**YOUR INSTRUCTIONS**
Return each of the entries below precisely, with no pictures in the result.

Items from a data source:
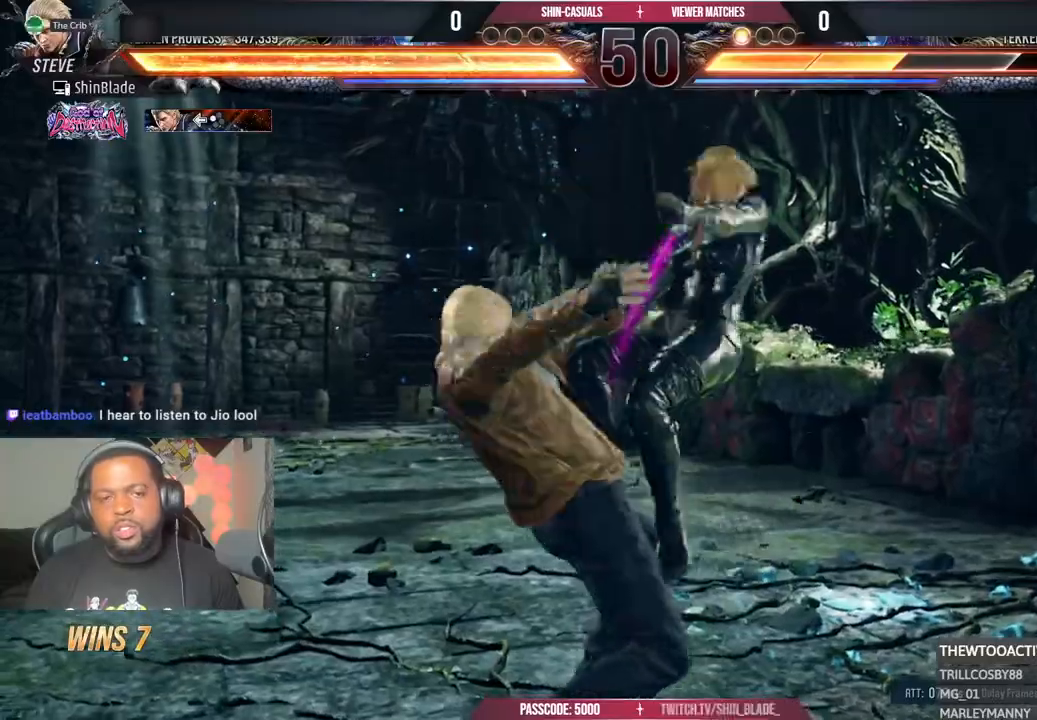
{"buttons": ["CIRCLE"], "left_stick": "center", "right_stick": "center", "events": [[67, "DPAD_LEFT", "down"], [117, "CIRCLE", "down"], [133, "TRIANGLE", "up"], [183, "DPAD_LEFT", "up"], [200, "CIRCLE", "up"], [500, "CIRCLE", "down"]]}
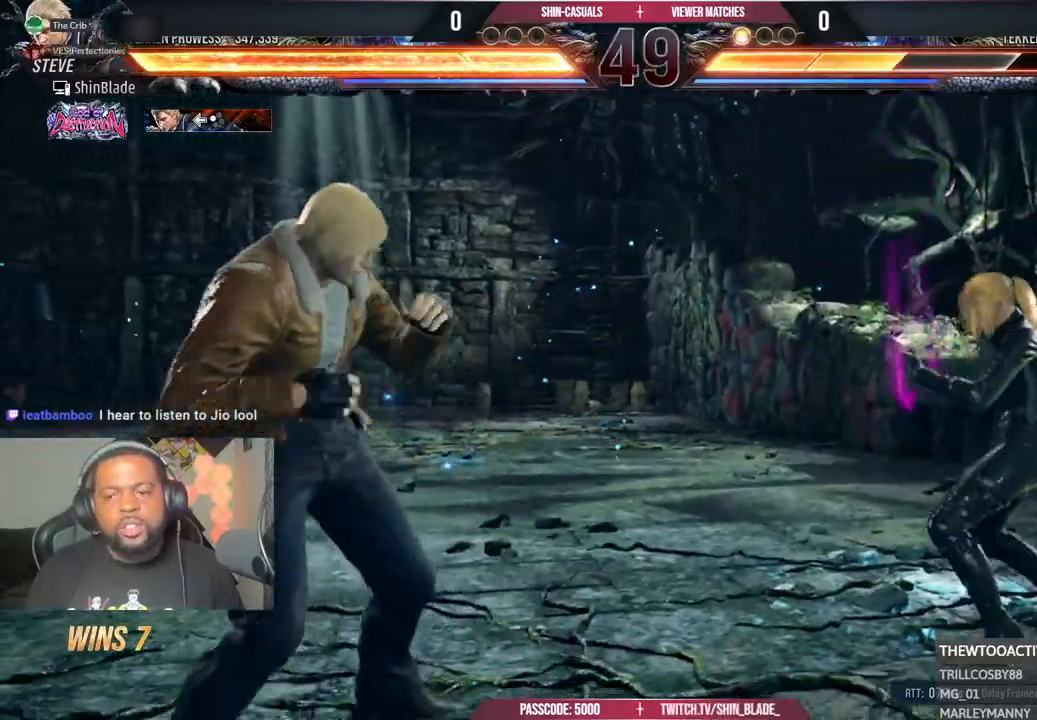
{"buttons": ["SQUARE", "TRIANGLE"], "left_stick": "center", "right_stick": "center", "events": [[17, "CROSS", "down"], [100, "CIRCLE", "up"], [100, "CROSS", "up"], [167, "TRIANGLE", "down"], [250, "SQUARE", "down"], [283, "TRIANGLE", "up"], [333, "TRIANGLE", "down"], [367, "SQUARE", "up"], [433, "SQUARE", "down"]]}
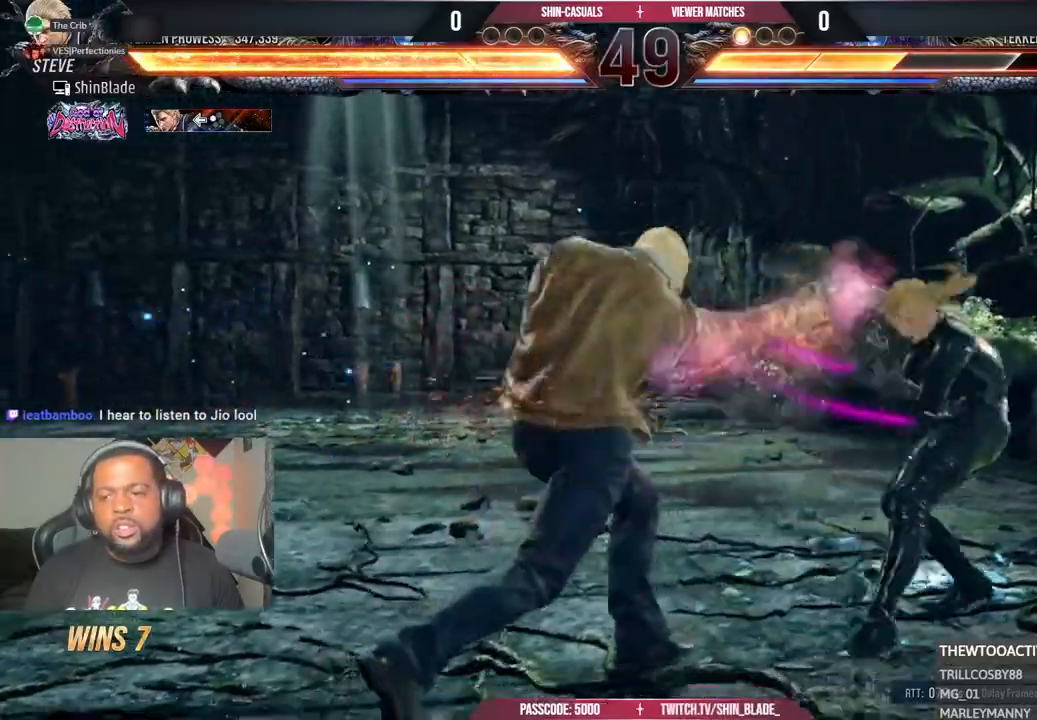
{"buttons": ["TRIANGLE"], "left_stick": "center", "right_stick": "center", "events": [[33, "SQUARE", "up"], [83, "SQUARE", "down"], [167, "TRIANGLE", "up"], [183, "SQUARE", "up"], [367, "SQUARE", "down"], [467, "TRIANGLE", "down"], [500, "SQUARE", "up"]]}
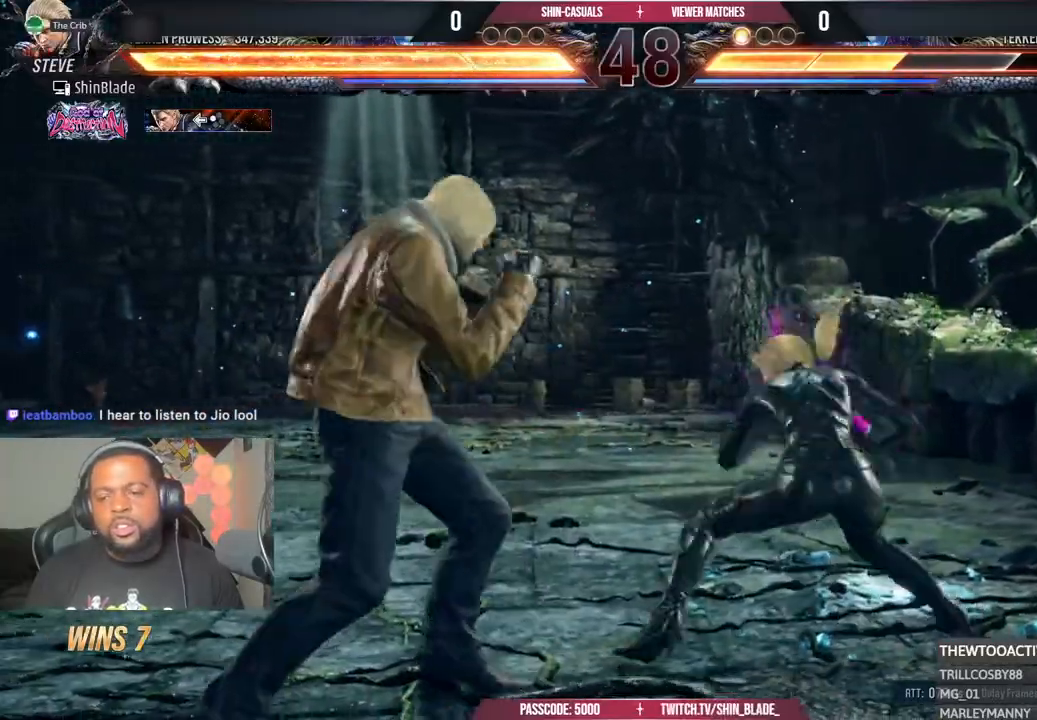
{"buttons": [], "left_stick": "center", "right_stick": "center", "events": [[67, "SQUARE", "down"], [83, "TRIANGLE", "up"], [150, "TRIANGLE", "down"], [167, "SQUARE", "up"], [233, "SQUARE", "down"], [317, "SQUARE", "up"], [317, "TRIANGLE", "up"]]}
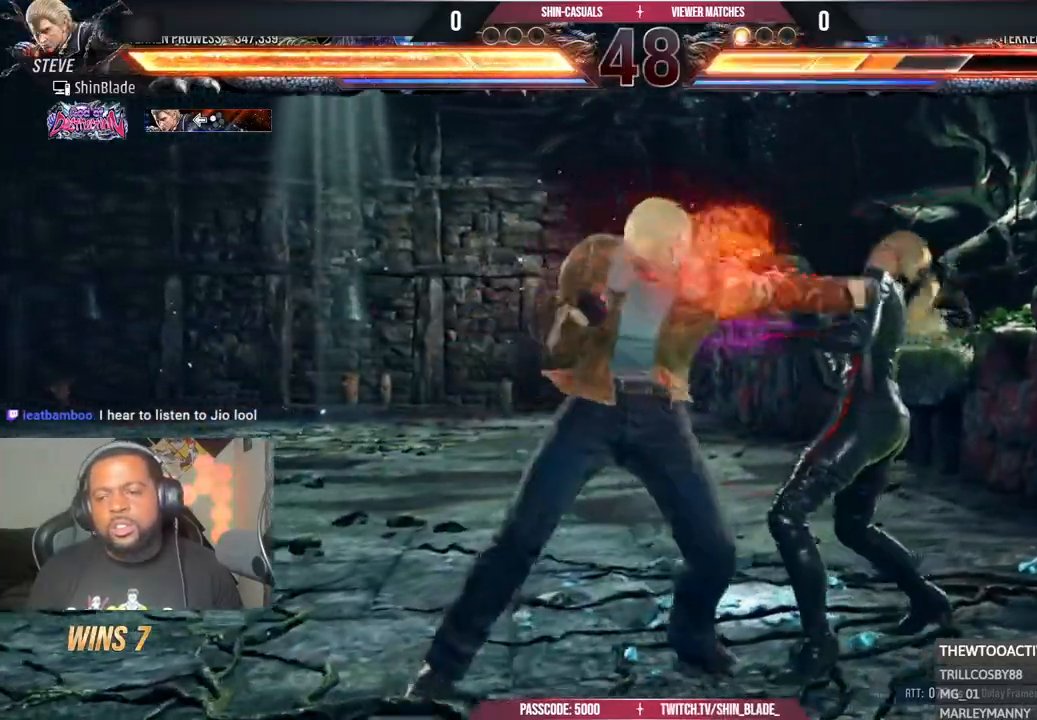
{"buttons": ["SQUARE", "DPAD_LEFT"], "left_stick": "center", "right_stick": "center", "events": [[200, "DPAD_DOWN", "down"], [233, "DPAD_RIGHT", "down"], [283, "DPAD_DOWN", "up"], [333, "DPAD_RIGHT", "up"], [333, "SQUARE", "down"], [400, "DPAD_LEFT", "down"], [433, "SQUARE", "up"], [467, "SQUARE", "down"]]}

**ANSWER BOX**
{"buttons": ["CIRCLE"], "left_stick": "center", "right_stick": "center", "events": [[67, "DPAD_LEFT", "down"], [117, "CIRCLE", "down"], [133, "TRIANGLE", "up"], [183, "DPAD_LEFT", "up"], [200, "CIRCLE", "up"], [500, "CIRCLE", "down"]]}
{"buttons": ["SQUARE", "TRIANGLE"], "left_stick": "center", "right_stick": "center", "events": [[17, "CROSS", "down"], [100, "CIRCLE", "up"], [100, "CROSS", "up"], [167, "TRIANGLE", "down"], [250, "SQUARE", "down"], [283, "TRIANGLE", "up"], [333, "TRIANGLE", "down"], [367, "SQUARE", "up"], [433, "SQUARE", "down"]]}
{"buttons": ["TRIANGLE"], "left_stick": "center", "right_stick": "center", "events": [[33, "SQUARE", "up"], [83, "SQUARE", "down"], [167, "TRIANGLE", "up"], [183, "SQUARE", "up"], [367, "SQUARE", "down"], [467, "TRIANGLE", "down"], [500, "SQUARE", "up"]]}
{"buttons": [], "left_stick": "center", "right_stick": "center", "events": [[67, "SQUARE", "down"], [83, "TRIANGLE", "up"], [150, "TRIANGLE", "down"], [167, "SQUARE", "up"], [233, "SQUARE", "down"], [317, "SQUARE", "up"], [317, "TRIANGLE", "up"]]}
{"buttons": ["SQUARE", "DPAD_LEFT"], "left_stick": "center", "right_stick": "center", "events": [[200, "DPAD_DOWN", "down"], [233, "DPAD_RIGHT", "down"], [283, "DPAD_DOWN", "up"], [333, "DPAD_RIGHT", "up"], [333, "SQUARE", "down"], [400, "DPAD_LEFT", "down"], [433, "SQUARE", "up"], [467, "SQUARE", "down"]]}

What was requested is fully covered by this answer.